Author : Irene Barnes Taeuber
Publisher :
Page : 1098 pages
File Size : 47,74 MB
Release : 1972
Category : United States
ISBN :
Author : Stanley I. Kutler
Publisher : Prentice Hall
Page : 584 pages
File Size : 40,27 MB
Release : 1996
Category : History
ISBN :
Essays collected in six parts: the American people; politics; global America; science, technology, and medicine; the economy; and culture.
Author : Richard Rubin
Publisher : ibooks
Page : 233 pages
File Size : 31,83 MB
Release : 2010-07-23
Category : History
ISBN : 1588240150
This book deals with American history since 1880—a period when the United States was transformed from a relatively small, remote, and isolated outpost to the planet’s richest, most powerful, and most influential nation. It is also, not coincidentally, a period that produced some of the world’s most unforgettable characters—and some of its best stories. History is not fixed, not two-dimensional, not black-and-white; it is always open to interpretation, always subject to speculation, always riddled with mystery. Only one thing is certain about history: All of it was essential to creating the world we live in today. In that regard, every story you will read in this book, and any other history book, is your story, too. What happens to you today has a great deal to do with what happened to other people a century ago; what you do tomorrow is influenced, whether you know it or not, by what other people did yesterday. In learning about history, we invariably learn a lot about ourselves, too.
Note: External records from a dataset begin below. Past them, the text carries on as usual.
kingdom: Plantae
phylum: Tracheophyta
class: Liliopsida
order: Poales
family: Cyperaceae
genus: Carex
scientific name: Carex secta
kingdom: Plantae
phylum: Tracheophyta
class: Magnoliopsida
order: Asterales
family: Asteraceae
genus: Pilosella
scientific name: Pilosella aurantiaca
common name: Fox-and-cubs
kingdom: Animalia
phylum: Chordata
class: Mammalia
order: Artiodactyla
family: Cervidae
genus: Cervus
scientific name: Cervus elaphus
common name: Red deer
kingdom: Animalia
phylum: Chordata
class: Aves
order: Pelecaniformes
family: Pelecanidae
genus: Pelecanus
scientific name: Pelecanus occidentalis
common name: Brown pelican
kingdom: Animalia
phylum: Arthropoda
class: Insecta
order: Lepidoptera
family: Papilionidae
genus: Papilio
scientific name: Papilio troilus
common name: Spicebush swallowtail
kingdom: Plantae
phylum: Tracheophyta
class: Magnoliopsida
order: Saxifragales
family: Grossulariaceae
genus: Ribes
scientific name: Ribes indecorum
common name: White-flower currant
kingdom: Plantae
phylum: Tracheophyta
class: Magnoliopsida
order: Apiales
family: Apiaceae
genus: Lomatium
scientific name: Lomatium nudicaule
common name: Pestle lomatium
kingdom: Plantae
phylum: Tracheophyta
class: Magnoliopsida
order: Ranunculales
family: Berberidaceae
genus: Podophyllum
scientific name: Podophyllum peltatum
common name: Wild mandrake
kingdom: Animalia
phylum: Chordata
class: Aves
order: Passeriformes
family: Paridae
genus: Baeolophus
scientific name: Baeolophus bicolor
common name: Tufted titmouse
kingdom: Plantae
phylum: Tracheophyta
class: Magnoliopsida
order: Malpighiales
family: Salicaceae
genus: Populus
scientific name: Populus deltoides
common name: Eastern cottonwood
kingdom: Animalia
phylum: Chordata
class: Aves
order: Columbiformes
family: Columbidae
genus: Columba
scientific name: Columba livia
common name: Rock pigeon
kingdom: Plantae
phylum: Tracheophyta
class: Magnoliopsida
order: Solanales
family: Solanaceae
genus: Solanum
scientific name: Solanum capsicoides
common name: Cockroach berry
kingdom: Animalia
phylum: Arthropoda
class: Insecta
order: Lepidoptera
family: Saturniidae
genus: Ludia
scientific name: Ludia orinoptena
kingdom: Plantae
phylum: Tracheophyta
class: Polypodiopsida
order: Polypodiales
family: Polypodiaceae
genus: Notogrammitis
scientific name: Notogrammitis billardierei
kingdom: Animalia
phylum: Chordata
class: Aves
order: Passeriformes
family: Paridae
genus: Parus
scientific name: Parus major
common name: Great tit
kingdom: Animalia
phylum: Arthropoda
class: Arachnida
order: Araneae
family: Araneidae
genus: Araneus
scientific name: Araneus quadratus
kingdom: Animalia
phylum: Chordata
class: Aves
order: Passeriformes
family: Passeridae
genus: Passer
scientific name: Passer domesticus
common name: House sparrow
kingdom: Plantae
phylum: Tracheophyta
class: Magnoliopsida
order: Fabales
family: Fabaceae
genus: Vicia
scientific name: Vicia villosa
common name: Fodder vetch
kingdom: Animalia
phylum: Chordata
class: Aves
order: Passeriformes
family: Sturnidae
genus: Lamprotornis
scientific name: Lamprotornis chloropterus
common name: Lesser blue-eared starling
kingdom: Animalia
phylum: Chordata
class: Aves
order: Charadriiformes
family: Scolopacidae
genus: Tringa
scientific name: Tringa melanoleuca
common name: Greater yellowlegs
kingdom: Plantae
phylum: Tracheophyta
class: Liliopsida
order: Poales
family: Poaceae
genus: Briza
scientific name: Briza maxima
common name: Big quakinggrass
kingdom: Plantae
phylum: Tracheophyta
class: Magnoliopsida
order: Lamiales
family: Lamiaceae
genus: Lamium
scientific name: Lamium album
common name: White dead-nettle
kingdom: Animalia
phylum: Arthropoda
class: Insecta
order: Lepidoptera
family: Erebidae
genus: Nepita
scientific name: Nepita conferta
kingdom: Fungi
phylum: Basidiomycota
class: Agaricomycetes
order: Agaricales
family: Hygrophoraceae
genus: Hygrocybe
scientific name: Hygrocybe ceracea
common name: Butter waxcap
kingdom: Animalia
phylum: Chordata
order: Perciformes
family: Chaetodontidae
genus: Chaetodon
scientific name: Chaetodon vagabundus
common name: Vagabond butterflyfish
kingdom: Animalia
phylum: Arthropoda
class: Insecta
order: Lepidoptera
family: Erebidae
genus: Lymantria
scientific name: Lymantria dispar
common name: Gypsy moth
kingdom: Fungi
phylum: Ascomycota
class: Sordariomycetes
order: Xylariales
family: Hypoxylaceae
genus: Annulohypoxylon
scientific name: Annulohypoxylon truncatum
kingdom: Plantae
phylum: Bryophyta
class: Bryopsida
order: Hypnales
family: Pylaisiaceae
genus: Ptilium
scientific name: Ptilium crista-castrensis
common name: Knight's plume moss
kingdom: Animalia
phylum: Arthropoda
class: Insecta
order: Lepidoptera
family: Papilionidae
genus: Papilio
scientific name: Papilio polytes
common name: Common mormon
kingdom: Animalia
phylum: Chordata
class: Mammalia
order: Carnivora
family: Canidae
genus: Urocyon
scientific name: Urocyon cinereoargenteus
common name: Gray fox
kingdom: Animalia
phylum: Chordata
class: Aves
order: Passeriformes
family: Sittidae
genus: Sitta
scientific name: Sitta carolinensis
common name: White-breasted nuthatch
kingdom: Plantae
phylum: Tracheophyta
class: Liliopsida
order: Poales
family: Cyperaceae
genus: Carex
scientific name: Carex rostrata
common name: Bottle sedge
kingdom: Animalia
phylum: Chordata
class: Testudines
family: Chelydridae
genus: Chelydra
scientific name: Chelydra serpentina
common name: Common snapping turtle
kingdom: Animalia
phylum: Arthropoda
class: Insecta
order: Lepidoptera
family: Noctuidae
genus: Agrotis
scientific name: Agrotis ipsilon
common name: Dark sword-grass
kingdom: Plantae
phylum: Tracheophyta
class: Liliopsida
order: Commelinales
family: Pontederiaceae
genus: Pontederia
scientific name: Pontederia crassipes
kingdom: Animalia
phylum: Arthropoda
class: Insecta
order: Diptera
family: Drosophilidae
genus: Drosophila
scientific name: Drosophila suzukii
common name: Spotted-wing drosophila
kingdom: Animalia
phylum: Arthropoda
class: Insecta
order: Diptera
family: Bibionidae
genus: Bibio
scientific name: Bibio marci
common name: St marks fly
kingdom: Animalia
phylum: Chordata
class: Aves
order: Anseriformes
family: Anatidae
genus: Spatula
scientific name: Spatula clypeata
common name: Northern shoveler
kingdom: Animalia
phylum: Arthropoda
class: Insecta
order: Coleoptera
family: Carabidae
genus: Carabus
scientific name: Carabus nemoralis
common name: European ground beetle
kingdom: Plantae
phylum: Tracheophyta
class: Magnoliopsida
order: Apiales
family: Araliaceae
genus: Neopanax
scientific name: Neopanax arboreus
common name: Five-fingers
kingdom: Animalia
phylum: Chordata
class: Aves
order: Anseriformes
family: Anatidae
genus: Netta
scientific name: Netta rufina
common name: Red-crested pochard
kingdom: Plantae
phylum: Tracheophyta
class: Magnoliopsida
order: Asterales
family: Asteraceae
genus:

Author : United States. Bureau of the Census
Publisher :
Page : 1046 pages
File Size : 33,71 MB
Release : 1971
Category :
ISBN :
Author : Oscar Handlin
Publisher : Books on Demand
Page : 256 pages
File Size : 44,57 MB
Release : 1966
Category : Minorities
ISBN : 9780783741062
Author : Peter Dreier
Publisher : Bold Type Books
Page : 514 pages
File Size : 44,5 MB
Release : 2012-06-26
Category : History
ISBN : 1568586949
A hundred years ago, any soapbox orator who called for women's suffrage, laws protecting the environment, an end to lynching, or a federal minimum wage was considered a utopian dreamer or a dangerous socialist. Now we take these ideas for granted -- because the radical ideas of one generation are often the common sense of the next. We all stand on the shoulders of earlier generations of radicals and reformers who challenged the status quo of their day. Unfortunately, most Americans know little of this progressive history. It isn't taught in most high schools. You can't find it on the major television networks. In popular media, the most persistent interpreter of America's radical past is Glenn Beck, who teaches viewers a wildly inaccurate history of unions, civil rights, and the American Left. The 100 Greatest Americans of the 20th Century, a colorful and witty history of the most influential progressive leaders of the twentieth century and beyond, is the perfect antidote.